Labour says its proposed capital gains tax won’t be imposed on the family home or farm homesteads.
But there is a proviso – the area used for business will be liable for the tax.
I don’t know of any farmhouse which isn’t used for business, though just where the line between farm and home is crossed could be debatable.
If a farmer has a bright idea in the bath, or lies awake counting sheep would the bathroom and bedroom be considered part of the business or home?
Farms aren’t the only businesses to be run, at least in part, from home and they too will be hit by the proposed CGT.
Of equal concern is that the tax would effectively reintroduce death duties:
Under proposals unveiled by Phil Goff this week, assets passed on to children would not create an immediate capital gains tax liability. However, Ernst & Young tax partner Jo Doolan said when the assets were eventually sold, the new owner’s liability would be based on the value of assets when it was originally bought, not the value when the asset was inherited.
“Essentially it’s a back-door estate-duty-type tax that’s coming back in” if Labour was elected, Ms Doolan said.
“They’re saying it will only impact on a small percentage of New Zealand, but most New Zealanders, at some stage, will inherit a property or some other assets, and the minute they sell, they are taxed at the original cost.”
Death duties caused lots of work for lawyers and accountants and imposed costs which threatened businesses.
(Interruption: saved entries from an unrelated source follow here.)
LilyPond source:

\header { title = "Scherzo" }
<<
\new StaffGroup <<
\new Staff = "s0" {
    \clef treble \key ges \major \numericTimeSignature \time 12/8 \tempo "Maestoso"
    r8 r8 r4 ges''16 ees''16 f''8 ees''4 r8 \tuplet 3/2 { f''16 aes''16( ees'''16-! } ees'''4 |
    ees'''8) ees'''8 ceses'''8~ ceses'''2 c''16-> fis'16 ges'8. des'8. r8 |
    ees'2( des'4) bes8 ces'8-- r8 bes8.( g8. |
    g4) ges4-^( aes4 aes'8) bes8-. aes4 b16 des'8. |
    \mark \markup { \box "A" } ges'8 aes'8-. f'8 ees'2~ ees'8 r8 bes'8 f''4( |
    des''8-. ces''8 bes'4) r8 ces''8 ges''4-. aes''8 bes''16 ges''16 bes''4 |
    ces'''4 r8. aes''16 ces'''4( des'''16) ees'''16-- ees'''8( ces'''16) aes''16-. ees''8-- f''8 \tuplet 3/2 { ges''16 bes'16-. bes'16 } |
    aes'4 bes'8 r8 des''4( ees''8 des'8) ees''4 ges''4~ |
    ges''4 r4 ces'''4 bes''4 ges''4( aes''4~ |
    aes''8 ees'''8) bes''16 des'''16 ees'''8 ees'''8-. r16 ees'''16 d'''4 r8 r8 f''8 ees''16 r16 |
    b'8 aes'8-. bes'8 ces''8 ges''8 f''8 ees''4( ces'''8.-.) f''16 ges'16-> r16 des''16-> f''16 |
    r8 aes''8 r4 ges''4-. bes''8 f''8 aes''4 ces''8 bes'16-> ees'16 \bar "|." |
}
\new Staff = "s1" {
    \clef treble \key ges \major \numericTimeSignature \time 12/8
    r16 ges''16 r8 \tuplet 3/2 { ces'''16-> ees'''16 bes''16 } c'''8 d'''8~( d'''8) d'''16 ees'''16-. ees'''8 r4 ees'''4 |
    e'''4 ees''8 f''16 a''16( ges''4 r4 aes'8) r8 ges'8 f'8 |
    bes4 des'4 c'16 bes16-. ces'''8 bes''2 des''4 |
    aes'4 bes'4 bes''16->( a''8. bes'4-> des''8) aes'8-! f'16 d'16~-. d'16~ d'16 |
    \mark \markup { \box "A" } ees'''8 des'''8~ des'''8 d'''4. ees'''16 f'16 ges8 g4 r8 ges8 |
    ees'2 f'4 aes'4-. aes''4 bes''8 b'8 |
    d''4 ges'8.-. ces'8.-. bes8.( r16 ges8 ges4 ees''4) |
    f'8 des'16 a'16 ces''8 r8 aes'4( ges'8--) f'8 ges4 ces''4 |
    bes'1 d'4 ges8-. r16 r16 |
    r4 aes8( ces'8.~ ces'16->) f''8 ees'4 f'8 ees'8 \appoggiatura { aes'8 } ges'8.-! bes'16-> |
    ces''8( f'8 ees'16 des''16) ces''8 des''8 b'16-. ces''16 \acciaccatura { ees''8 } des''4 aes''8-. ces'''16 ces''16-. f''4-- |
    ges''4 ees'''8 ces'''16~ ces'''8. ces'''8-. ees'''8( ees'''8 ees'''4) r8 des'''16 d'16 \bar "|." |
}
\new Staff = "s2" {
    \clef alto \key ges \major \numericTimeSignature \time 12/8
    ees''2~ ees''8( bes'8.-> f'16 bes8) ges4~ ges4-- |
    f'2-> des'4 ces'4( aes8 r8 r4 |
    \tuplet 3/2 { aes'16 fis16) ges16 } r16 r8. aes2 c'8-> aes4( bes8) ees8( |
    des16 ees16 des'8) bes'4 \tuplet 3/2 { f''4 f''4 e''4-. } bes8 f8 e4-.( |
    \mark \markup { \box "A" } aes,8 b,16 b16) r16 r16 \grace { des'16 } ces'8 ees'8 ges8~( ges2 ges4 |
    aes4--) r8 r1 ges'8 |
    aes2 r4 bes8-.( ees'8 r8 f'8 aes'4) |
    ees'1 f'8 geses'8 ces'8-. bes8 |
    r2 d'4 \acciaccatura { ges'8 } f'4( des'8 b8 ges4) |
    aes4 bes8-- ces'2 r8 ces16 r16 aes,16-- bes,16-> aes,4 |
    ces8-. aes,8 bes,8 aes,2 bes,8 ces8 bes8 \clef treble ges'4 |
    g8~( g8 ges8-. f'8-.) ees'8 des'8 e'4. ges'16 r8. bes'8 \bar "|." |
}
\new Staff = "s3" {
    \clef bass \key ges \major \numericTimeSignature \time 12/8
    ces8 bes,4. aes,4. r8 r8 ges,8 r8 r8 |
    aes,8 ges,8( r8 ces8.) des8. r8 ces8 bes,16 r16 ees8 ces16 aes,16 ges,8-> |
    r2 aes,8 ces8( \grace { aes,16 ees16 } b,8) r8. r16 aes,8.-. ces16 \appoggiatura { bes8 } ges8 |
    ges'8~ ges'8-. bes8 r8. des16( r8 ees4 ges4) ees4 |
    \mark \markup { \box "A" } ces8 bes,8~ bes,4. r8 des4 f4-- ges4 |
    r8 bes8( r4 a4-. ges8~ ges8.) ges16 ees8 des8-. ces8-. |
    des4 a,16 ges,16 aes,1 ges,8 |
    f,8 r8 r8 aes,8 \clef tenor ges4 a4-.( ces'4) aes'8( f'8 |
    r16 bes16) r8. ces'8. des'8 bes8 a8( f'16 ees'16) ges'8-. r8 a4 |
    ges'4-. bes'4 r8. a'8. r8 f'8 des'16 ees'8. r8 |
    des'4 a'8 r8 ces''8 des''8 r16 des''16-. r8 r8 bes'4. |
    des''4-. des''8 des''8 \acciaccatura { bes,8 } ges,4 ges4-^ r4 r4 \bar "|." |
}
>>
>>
Reintroducing them, albeit by stealth as a CGT, would be a backward move.
Wairarapa sheep and beef farmer Anders Crofoot described the tax as “death duty by stealth”.
Mr Crofoot said because of the asset-heavy nature of farming, the industry would be hit harder than other types of small business by capital gains tax, where less capital investment was required.
“If you’re going to whack 15 per cent off that every time it changes hands, it makes that very difficult.”
Mr Crofoot said he believed that in theory capital gains tax could be fair, but once exemptions for different types of assets were introduced, it created a new supporting industry for lawyers and accountants to advise clients on ways to avoid the tax.
CTG in theory isn’t all bad, but Labour’s complicated one is a dogs breakfast which disincentivises business success and directs energy to avoidance.
Every minute of business time wasted on trying to minimise tax liability is a minute not devoted to productive, wealth generating activities.
John Shewan, the chairman of PricewaterhouseCoopers, said the proposals were “manna from heaven” for accountants, predicting a vast body of work for financial planners to advise wealthy clients on how to navigate through the exemptions.
“We’re recruiting, we’re going to triple our staff,” he quipped.
“But in all seriousness, as an overall tax, while there are definitely pros and cons for a capital gains tax, this one is extremely complicated. It’s got some amazing features which I think really bring it down under its own weight.”
A clean capital gains tax with no exemptions, balanced by reductions in other taxes, might have a place.
But Labour’s proposal is for a dirty tax, complicated by exemptions and one which reintroduces death and gift duty by stealth.